The move is being closely watched by other U.S. communities — perhaps as a model but also as a possible example of governmental overreach.
CNN fires three employees for coming to the office unvaccinated
CNN fired three employees for coming to the office unvaccinated.
The cable news channel has mandated that all employees working in its offices or in the field be fully vaccinated. In a memo to staff Thursday, President Jeff Zucker said the network has “a zero-tolerance policy on this” and fired the three after learning this past week that they were coming to the office unvaccinated.
“You need to be vaccinated to come to the office,” he said. “And you need to be vaccinated to work in the field, with other employees, regardless of whether you enter an office or not.

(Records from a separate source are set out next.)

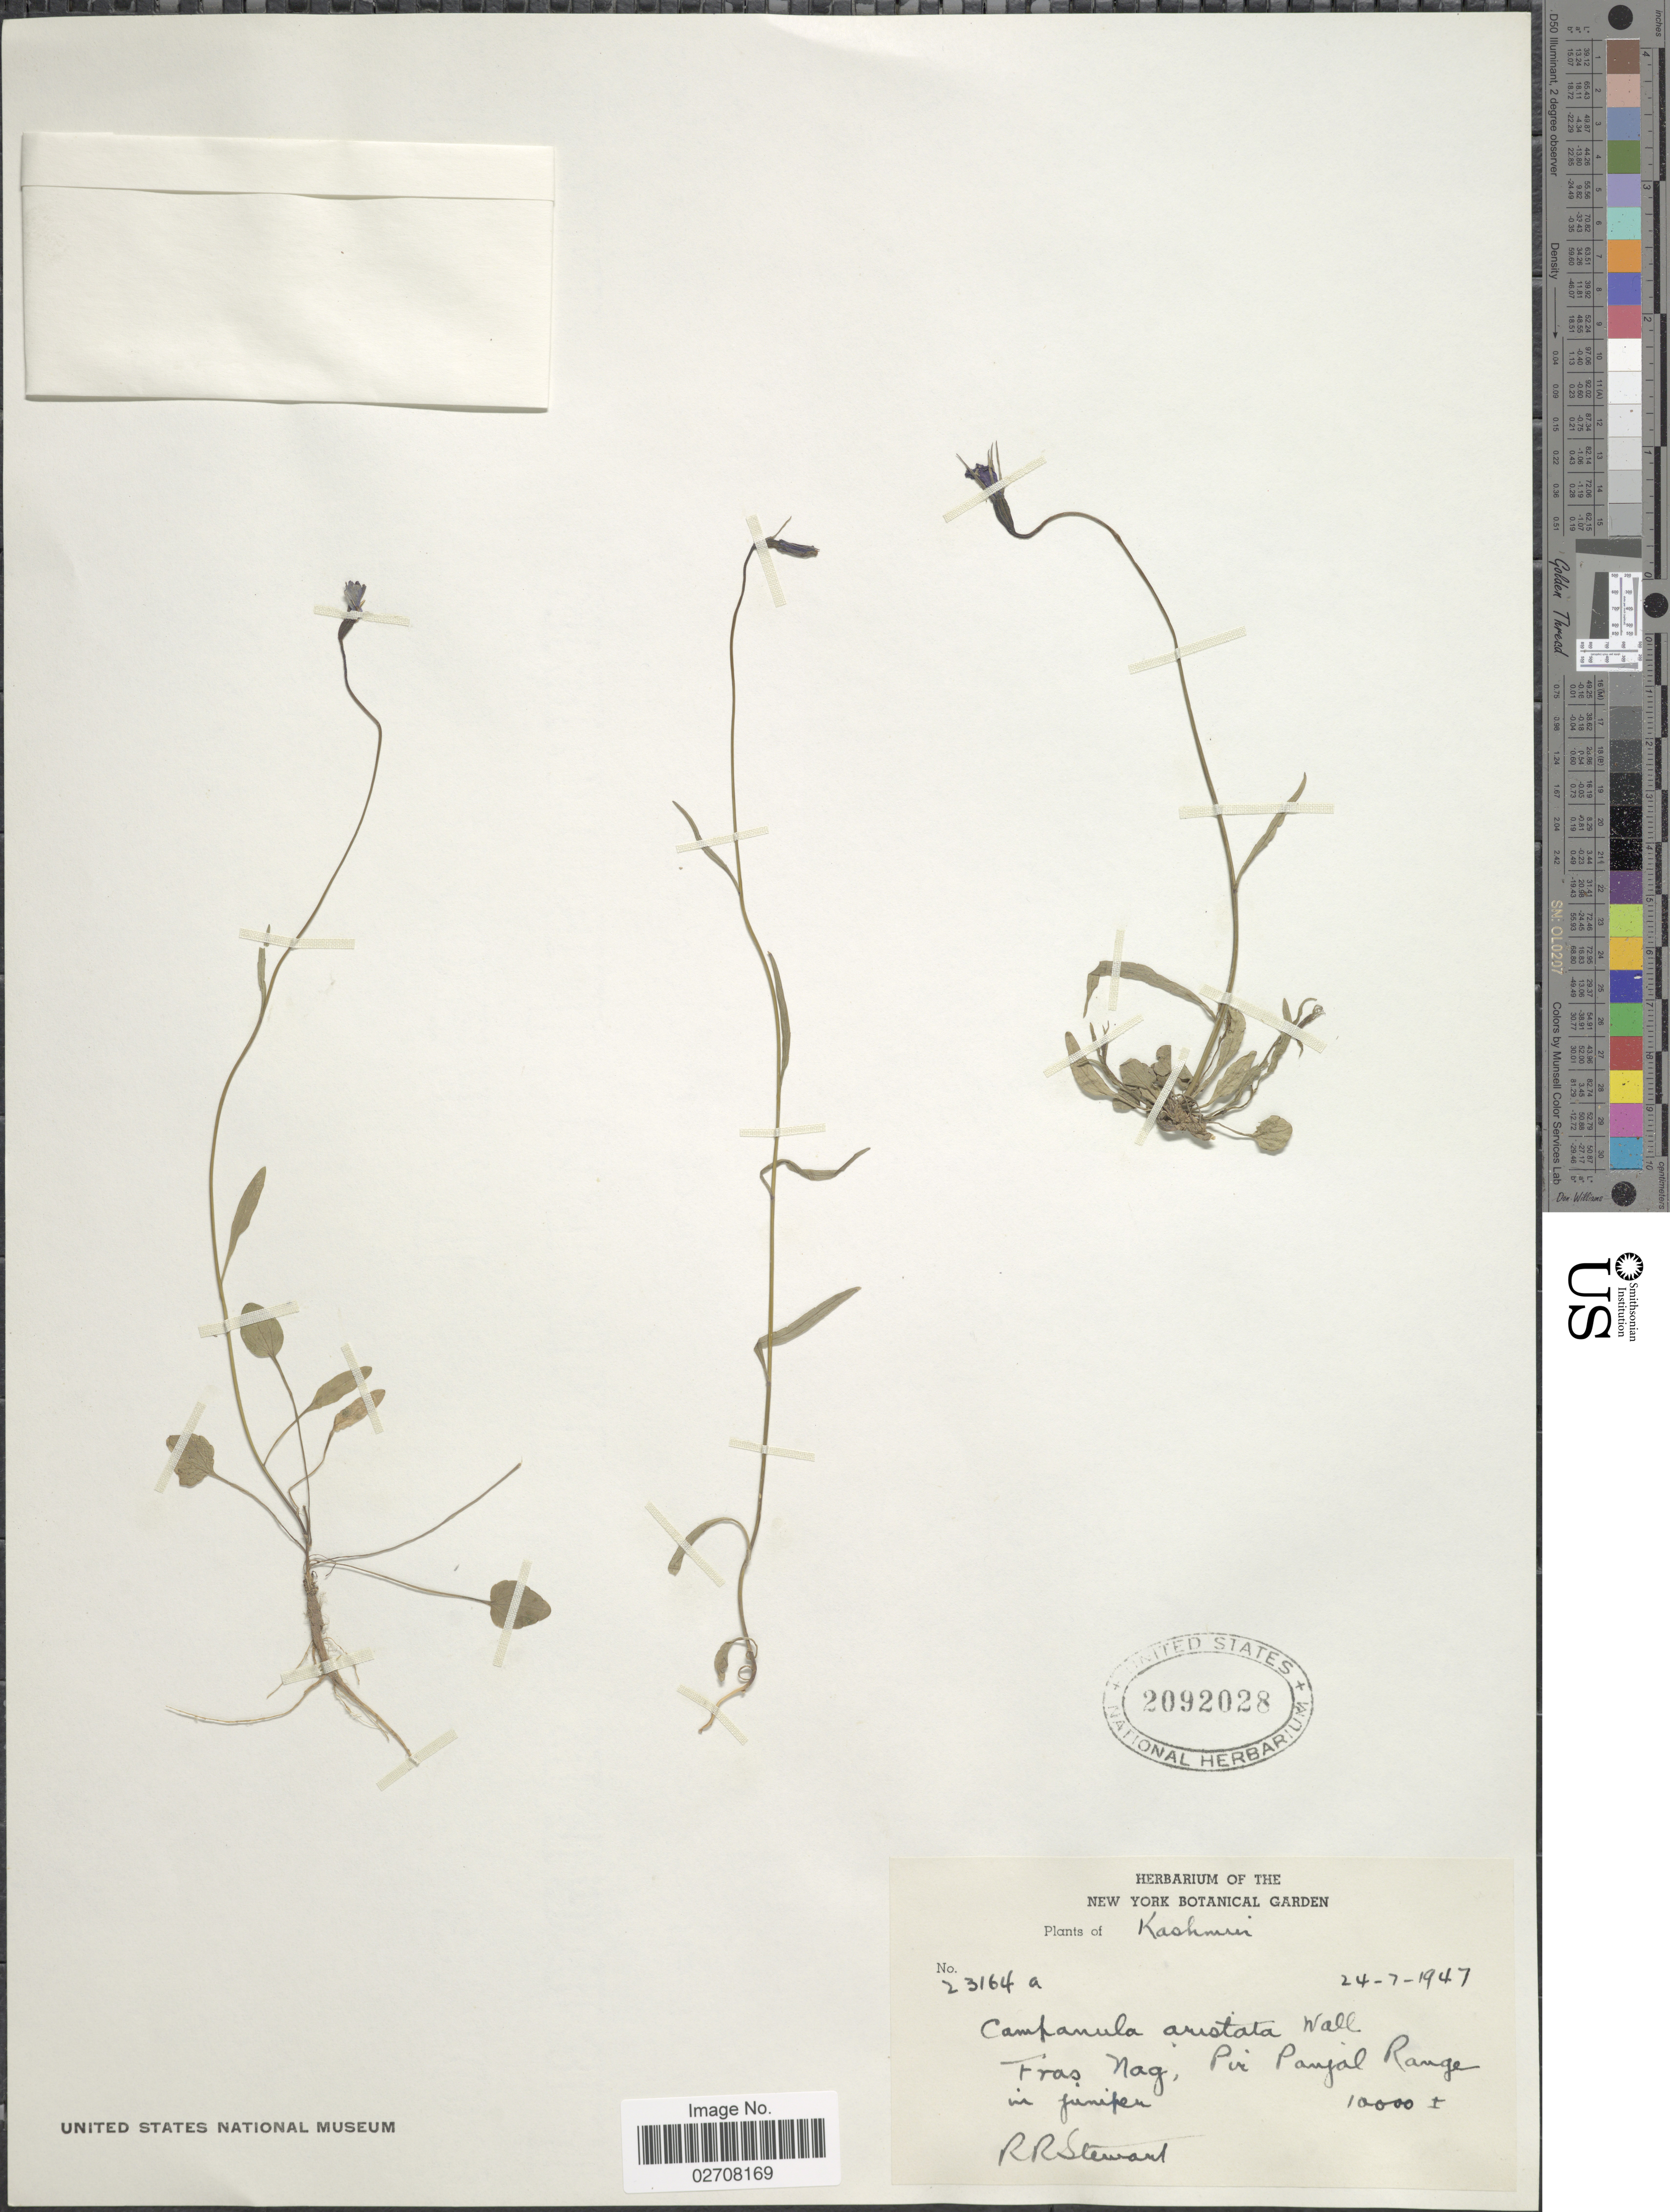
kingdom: Plantae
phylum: Tracheophyta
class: Magnoliopsida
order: Asterales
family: Campanulaceae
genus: Campanula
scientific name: Campanula aristata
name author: Wall.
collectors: R. R. Stewart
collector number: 23164a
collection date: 1947-07-24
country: India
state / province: Jammu and Kashmir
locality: Kashmir. Fras Nag, Pir Panjal Range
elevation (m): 3048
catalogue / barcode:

Period.”
CNN had thus far relied on an “honor system” and hasn’t required employees to show proof they’ve been inoculated. In the weeks ahead, providing evidence of vaccination may become a formal process across CNN’s parent company, AT&T’s WarnerMedia, Zucker said.
Catch up on the past 24 hours
What's going on with breakthrough infections in Washington: Our FAQ takes a close look (they're still rare) and also explains how to navigate changing guidance on masks as COVID-19 surges.
So which masks work best against the delta variant? The ones that got many people through the past 16 months may not do the job now. Experts are explaining how to pick ones that will. And here's their latest thinking on whether, and how, people should dine indoors at a restaurant.
Will delta send our local economy back to 2020's dark hole? Probably not, columnist Jon Talton writes, outlining the variables to watch in the months ahead. But Amazon's fresh delay in reopening its offices, announced yesterday, is raising anxieties about how Seattle and Bellevue will recover.
A Texas GOP leader who railed against vaccines and masks has died of COVID-19. A congressional Republican who's suing speaker Nancy Pelosi over masks has also fallen ill with the virus. And Florida's governor and President Joe Biden had a stinging exchange about vaccination, just as the White House looks at dramatically more aggressive ways to get shots in arms.